Rock em Geral: Há uma mudança generalizada no som do Detonautas nesse disco, a que você atribui isso?

Tico Santa Cruz: Acredito que todos evoluímos um pouco musicalmente. A experiência na estrada traz uma perspectiva diferente. A convivência com nossas limitações, a inquietude de se buscar uma identidade própria e uma sonoridade que nos dê mais prazer. O rock nacional que é divulgado pelas rádios e TVs está muito careta. Achamos que estava na hora de dar o primeiro passo para nos retirarmos dessa mesmice. Por este motivo procurei o Miranda, que me levou até o Edu K.

RG: Quando você avalia o rock nacional como “careta”, inclui o Detonautas? Pode citar razões para essa caretice que você identificou?
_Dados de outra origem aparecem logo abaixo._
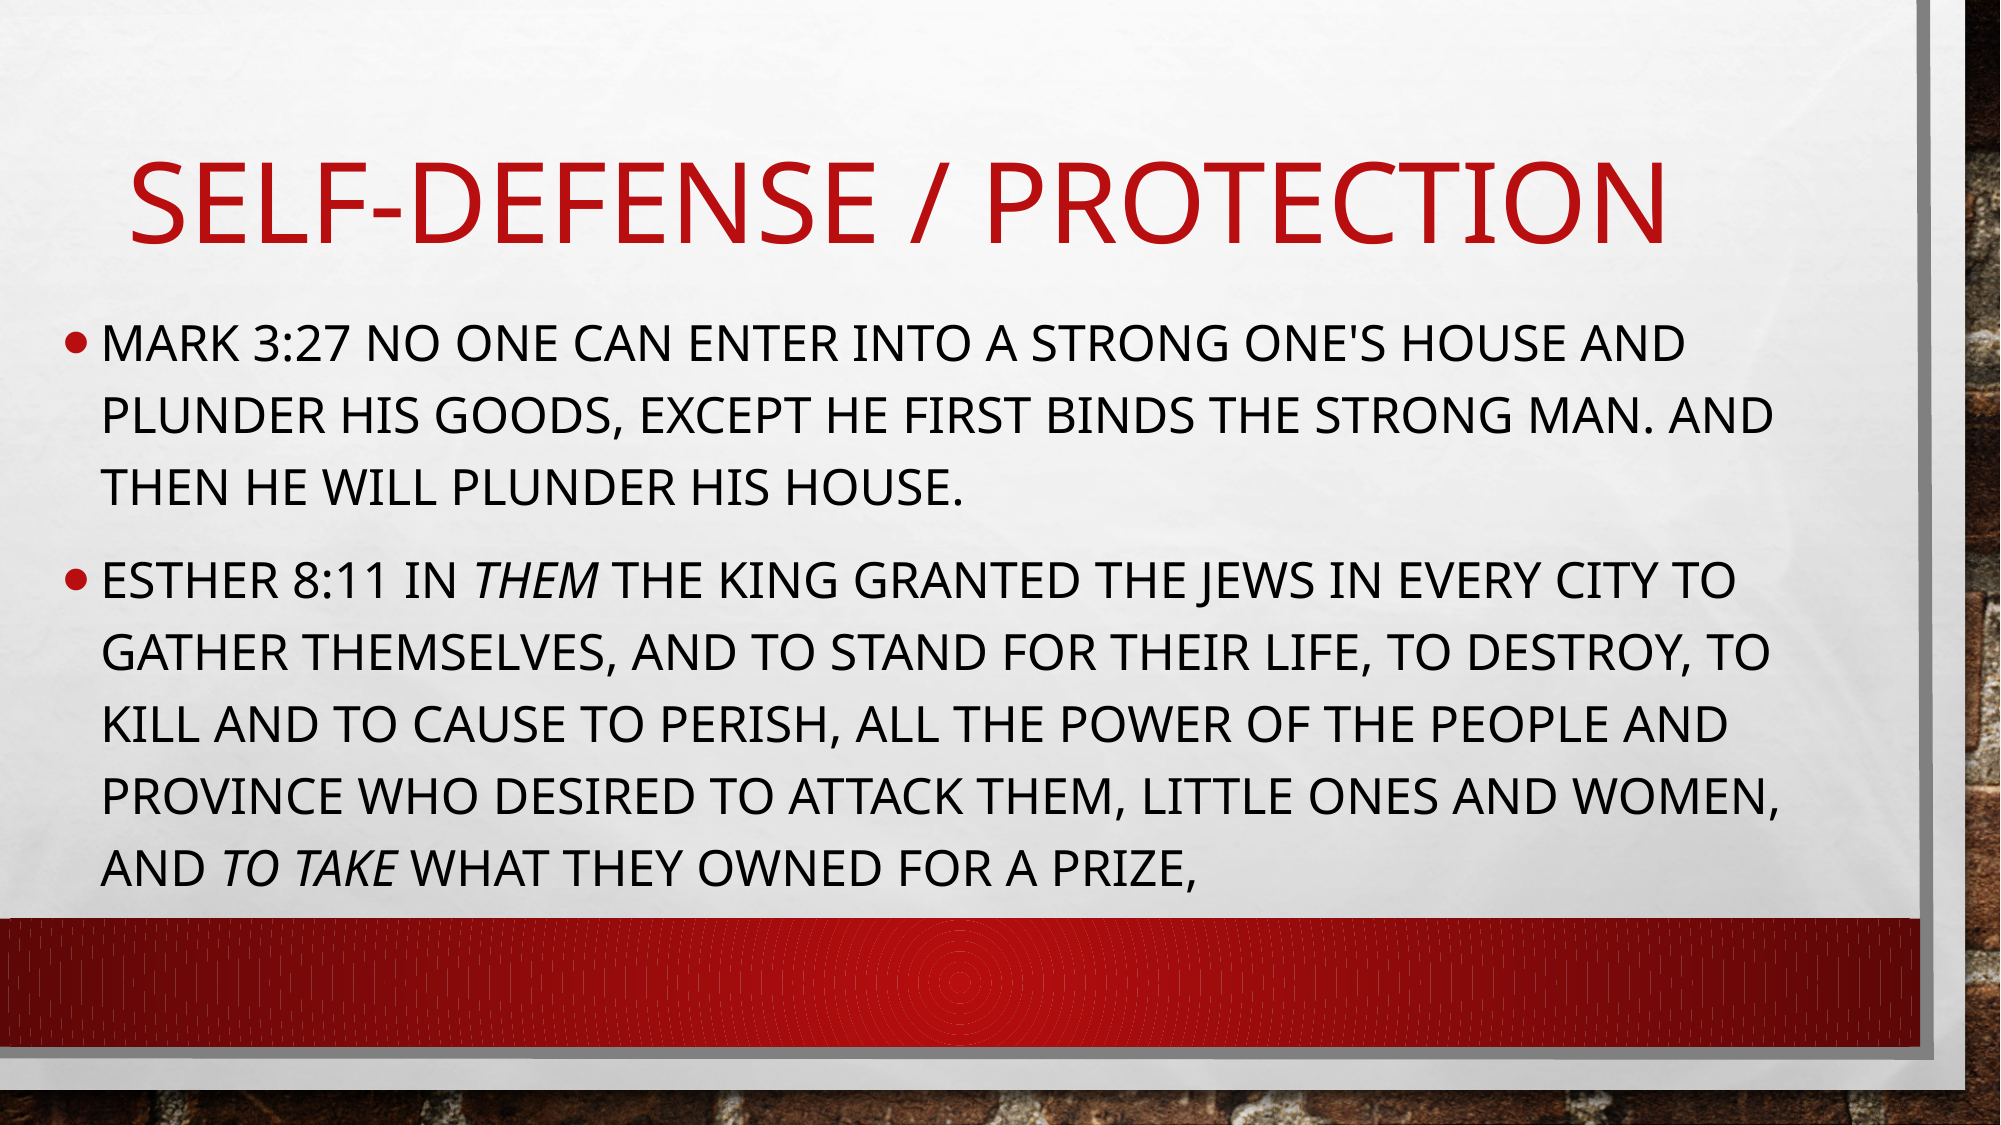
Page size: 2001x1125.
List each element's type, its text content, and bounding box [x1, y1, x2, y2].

picture [0, 0, 2000, 1125]
title self-defense / protection [112, 112, 1818, 284]
list Mark 3:27 No one can enter into a strong one's house and plunder his goods, except he first binds the strong man. And then he will plunder his house. Esther 8:11 In them the king granted the Jews in every city to gather themselves, and to stand for their life, to destroy, to kill and to cause to perish, all the power of the people and province who desired to attack them, little ones and women, and to take what they owned for a prize, [47, 284, 1888, 911]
Tico: Não me refiro ao rock nacional de forma generalizada, até porque não tenho conhecimento de tudo o que esta sendo feito, quando digo que está “careta”. Estou me posicionando diante do que é exposto ao grande público através da mídia, TVs e rádios. As bandas soam todas muito parecidas, abordam os mesmos temas, usam as mesmas fórmulas e tornam a cena, que é bem diversificada, uma coisa aparentemente igual. Claro que incluo o Detonautas, não o trabalho atual, mas o que foi vendido para as pessoas que não se aprofundaram no nosso passado. É nítido que o poder do rótulo é tão grande que alguns jornalistas ainda se referem a nós como uma banda de emo, e nunca nos consideramos nem emo, nem hardcore, nem nada disso. Somos uma banda que faz rock em português e pronto. O que observo é que está cada vez mais difícil quebrar a tal barreira dos três minutos que as rádios praticamente impõem, basta se modificar um pouco que você já encontra resistência por parte de algumas FMs que se dizem rádio rock e acham que o som está muito pesado ou que a voz está muito “enterrada”. Sinto falta de elementos diferentes, tanto no que diz respeito à música, quanto ao visual. Ando flertando muito com o hard rock, com o glam rock. O público está sendo condicionado a querer ouvir o que é sempre mais fácil e quando chega para assistir a um show parece que só quer escutar as músicas que fazem “sucesso”. Onde está aquela galera que gostava de ir a um show de rock e se entregar às sensações, ao som, as viagens que a música proporciona? Talvez não seja ainda o público que consome o Detonautas, mas a partir de agora eles terão que lidar com essa nossa abordagem.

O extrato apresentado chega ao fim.